_SELECTED PASSAGE_
Climate change is only one of a number of indicators that public cost is
funding private profit and I don't want my children to be a part of systems
that work like that. These inequalities indicate that capitalism a racket
and now, as a global citizen I question my family's role in financial
markets. Having companies in multiple countries, I'm lucky to have the
flexibility to align my family with a more global view.  But it is
unquieting and I hope for a better future, globally, for all of us.
  
inkwell.vue.506 : State of the World 2019
permalink #182 of 226: Paulina Borsook (loris) Sun 13 Jan 19 17:09
    
art + climate change: center for study of force majeure, uc-santa
cruz

http://www.centerforforcemajeure.org/#introduction
  
inkwell.vue.506 : State of the World 2019
permalink #183 of 226: Jon Lebkowsky (jonl) Mon 14 Jan 19 06:15
    
T, it's great to hear from our mutual friend <pighed>, thanks for
posting that. I don't share Mark's concern about Alexa. I have an
Amazon Echo sitting close by, and if Alexa is a multi-million dollar
AI system, she's proof that, even with piles of money, you can't buy
or build a smart robot. Alexa is as dumb as a post. She certainly
can't hold an intelligent conversation. She can't answer - and
usually can't understand - fairly basic inquiries. She can
occasionally find a web reference, on the rare occasions where she
understands the question. If Amazon is listening in on our
conversations, I'm not seeing the evidence. I can see past activity:
we asked about Mike Pence and the Mueller investigation, and she
responded with Wikipedia info on Michael Flynn. She couldn't respond
on the average duration of the Nutcracker ballet. She says she can
play podcasts, but she can't understand our podcast requests, so
that doesn't really work. When she makes a dumb response and we tell
her "that's funny," she can respond "Funny in a good way, I hope."
She doesn't know potential causes of hives. She does know the
temperature outside, but you don't need Alexa to tell which way the
wind blows.

Question: Who inducted the music group U2 into the Rock and Roll
Hall of Fame? Answer: "English guitarist, singer, and songwriter
Eric Clapton is the only three-time inductee to the Rock and Roll
Hall of Fame."

She can play Spotify if I carefully articulate the name of the
artist I want to hear. She can connect you to a dumb conversation
with one of the Alexa prize socialbots. If I ask her to tell me a
story, she tells me that's a book by Lisa Suhay
(https://books.google.com/books/about/Tell_Me_a_Story.html?id=qtrWAAAAMAAJ&sour
ce=kp_book_description).

_WRITTEN TASK 1_
In the State of the World 2019 discussion, what does Alexa reply after someone tells her "that's funny"?
_WRITTEN TASK 2_
Write what comes next in the State of the World 2019 discussion, picking up after its final sentence.

_INPUT DATA_
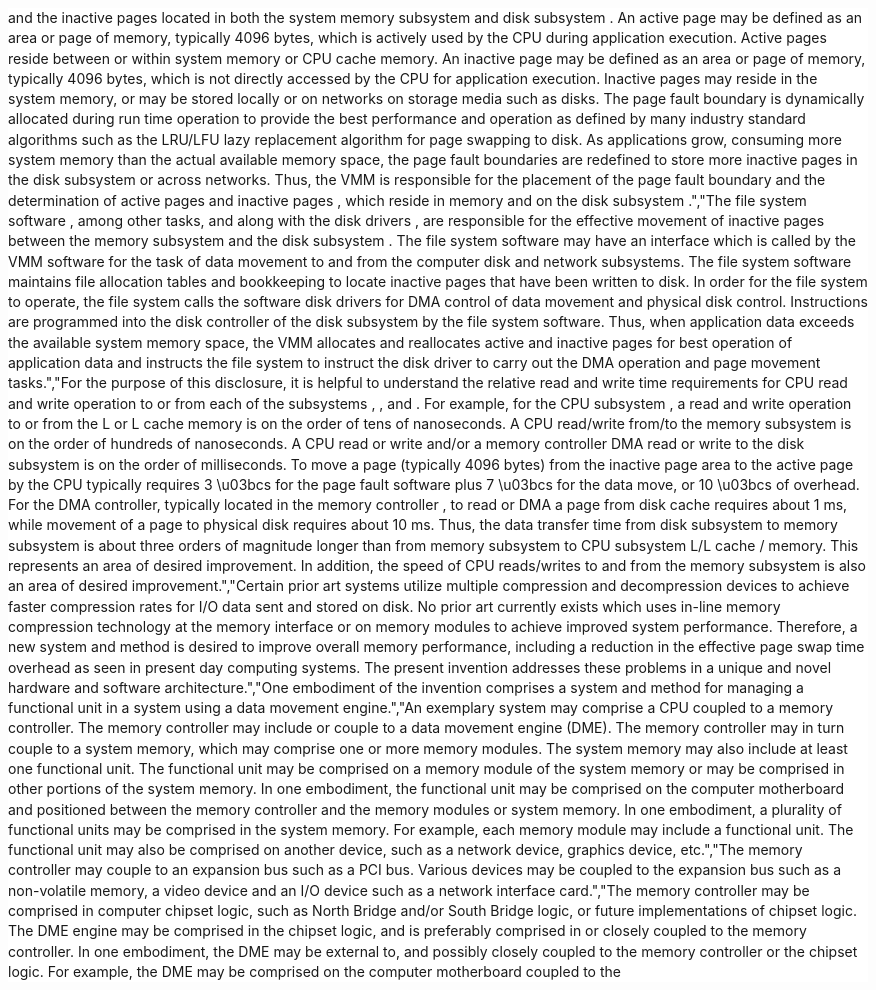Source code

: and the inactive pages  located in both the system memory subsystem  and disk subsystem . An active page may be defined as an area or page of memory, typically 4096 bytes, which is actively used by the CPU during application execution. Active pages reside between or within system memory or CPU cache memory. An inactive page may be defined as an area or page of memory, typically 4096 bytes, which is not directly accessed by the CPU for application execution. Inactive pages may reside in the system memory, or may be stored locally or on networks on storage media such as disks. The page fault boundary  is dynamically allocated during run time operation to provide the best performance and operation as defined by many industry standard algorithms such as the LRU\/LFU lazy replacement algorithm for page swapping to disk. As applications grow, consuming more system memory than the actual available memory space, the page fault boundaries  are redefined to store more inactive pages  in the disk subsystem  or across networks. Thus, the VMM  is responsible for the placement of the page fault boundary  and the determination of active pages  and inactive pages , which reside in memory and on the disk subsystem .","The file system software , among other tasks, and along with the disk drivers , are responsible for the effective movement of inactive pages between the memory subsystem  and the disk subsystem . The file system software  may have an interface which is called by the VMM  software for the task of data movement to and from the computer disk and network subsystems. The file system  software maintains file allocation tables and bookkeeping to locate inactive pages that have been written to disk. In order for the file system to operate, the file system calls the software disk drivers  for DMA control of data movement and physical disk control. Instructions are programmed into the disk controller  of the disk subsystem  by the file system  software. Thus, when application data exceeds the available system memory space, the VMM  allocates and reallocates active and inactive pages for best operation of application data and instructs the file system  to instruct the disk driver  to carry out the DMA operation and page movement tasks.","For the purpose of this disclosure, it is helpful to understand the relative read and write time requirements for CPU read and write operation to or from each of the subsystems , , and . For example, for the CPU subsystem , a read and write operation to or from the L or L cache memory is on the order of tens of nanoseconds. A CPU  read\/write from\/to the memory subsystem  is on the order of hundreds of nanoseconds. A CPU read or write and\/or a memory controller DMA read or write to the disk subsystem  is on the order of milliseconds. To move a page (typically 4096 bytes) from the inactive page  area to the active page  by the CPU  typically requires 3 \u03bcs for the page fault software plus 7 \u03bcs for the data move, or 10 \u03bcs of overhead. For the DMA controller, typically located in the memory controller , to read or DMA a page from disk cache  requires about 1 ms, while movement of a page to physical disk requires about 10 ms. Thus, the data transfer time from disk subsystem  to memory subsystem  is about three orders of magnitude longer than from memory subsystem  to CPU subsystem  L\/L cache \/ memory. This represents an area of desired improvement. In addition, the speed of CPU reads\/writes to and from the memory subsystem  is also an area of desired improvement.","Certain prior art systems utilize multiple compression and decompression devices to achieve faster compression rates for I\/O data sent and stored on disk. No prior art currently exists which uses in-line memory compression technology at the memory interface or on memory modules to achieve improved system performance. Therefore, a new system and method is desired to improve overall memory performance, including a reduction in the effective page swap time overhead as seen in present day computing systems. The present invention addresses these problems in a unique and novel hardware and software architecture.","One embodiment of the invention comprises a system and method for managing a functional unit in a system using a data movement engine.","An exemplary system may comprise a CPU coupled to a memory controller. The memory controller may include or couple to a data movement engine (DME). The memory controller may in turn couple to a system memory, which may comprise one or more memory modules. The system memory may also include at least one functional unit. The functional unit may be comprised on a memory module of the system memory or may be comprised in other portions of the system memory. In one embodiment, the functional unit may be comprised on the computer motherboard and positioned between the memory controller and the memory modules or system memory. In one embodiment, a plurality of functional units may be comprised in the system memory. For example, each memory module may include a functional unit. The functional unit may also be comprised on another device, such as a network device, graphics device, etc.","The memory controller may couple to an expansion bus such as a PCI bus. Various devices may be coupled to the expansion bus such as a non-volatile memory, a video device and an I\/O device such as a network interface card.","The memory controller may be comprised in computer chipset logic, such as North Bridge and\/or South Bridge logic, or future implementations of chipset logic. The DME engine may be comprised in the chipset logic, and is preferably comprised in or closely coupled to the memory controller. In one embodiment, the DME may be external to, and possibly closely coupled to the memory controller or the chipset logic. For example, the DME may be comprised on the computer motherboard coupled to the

_RESULT 1_
"Funny in a good way, I hope."

_RESULT 2_
I haven't seen a single instance where Amazon has offered products
based on something overheard on Echo, though I might have missed it.
  
inkwell.vue.506 : State of the World 2019
permalink #184 of 226: Jake Dunagan (jdunagan) Mon 14 Jan 19 09:29
    
The Great God Panarchy
  
inkwell.vue.506 : State of the World 2019
permalink #185 of 226: Bruce Sterling (bruces) Mon 14 Jan 19 10:39
    
This is the reaction of Jean-Paul Sartre when he visits an artist's
studio in 1947 and there's a weird network of things moving around
in there.


http://www.artnews.com/2017/06/30/from-the-archives-jean-paul-sartre-on-alexan
der-calder-in-1947/
  
inkwell.vue.506 : State of the World 2019
permalink #186 of 226: Via email from gmoke (jonl) Mon 14 Jan 19 14:00
    
There’s more that one state of the world.  There are many states of
the world and, if I heard Bruce Sterling right, there are also many
futures and no future at all because the only time we really have is
now.  We make the future right now.

With that in mind, I’d like to say that about two or three days of
the amount we spend on the military globally would buy the billion
poorest people in the world a solar light and phone charger at the
current retail cost of $10 per unit.  Of course, it would probably
be better to put together some kind of local business system such as
Grameen Energy in Bangladesh that serves as an economic platform
rather than noblesse oblige charity but it’s technically and
economically feasible right now to eliminate deep energy poverty
completely all around the world.  A solar light and charger is also
a solar civil defense and, perhaps, a way to a solar swadeshi for a
renewably powered nonviolent or Gandhian economy.

But that’s another story probably for the time when eco-restoration
villages and towns become more prevalent.
  
inkwell.vue.506 : State of the World 2019
permalink #187 of 226: Via email from Shebar Windstone (jonl) Mon 14 Jan 19 14:01
    
12 years left (if we're lucky) to pull the planet away from the
frying pan -- i.e., to prevent global warming from going above
1.5°C/2.7°F.
We have 12 years to limit climate change catastrophe, warns UN
(Guardian)
https://www.theguardian.com/environment/2018/oct/08/global-warming-must-not-ex
ceed-15c-warns-landmark-un-report

Global Warming of 1.5 ºC (IPCC)
https://www.ipcc.ch/sr15/

The Earth is in a death spiral. It will take radical action to save
us (George Monbiot)
https://www.theguardian.com/commentisfree/2018/nov/14/earth-death-spiral-radic
al-action-climate-breakdown
more by Monbiot:  https://www.monbiot.com/

Global warming of oceans equivalent to an atomic bomb per second
https://www.theguardian.com/environment/2019/jan/07/global-warming-of-oceans-e
quivalent-to-an-atomic-bomb-per-second
Could participants (& lurkers) in this year's discussion share your
thoughts about what we might do -- & inspire, organize or pressure
others to do -- to give priority to long-term survival & well-being
for all living beings rather than short-term profits & expediency
for a minority of profligate humans? (or however you might define
trying to avert climate cataclysm)

Trump's shutdown might be a preliminary solution, if it could be
expanded to the whole country & our military forces around the
world, since the US military is the world's largest single energy
consumer & the USA (vying with China) is the largest national
consumer of goods & producer of waste. But might there be more
rational & humane methods to end the international ransacking,
pillaging & plundering of Earth & its inhabitants?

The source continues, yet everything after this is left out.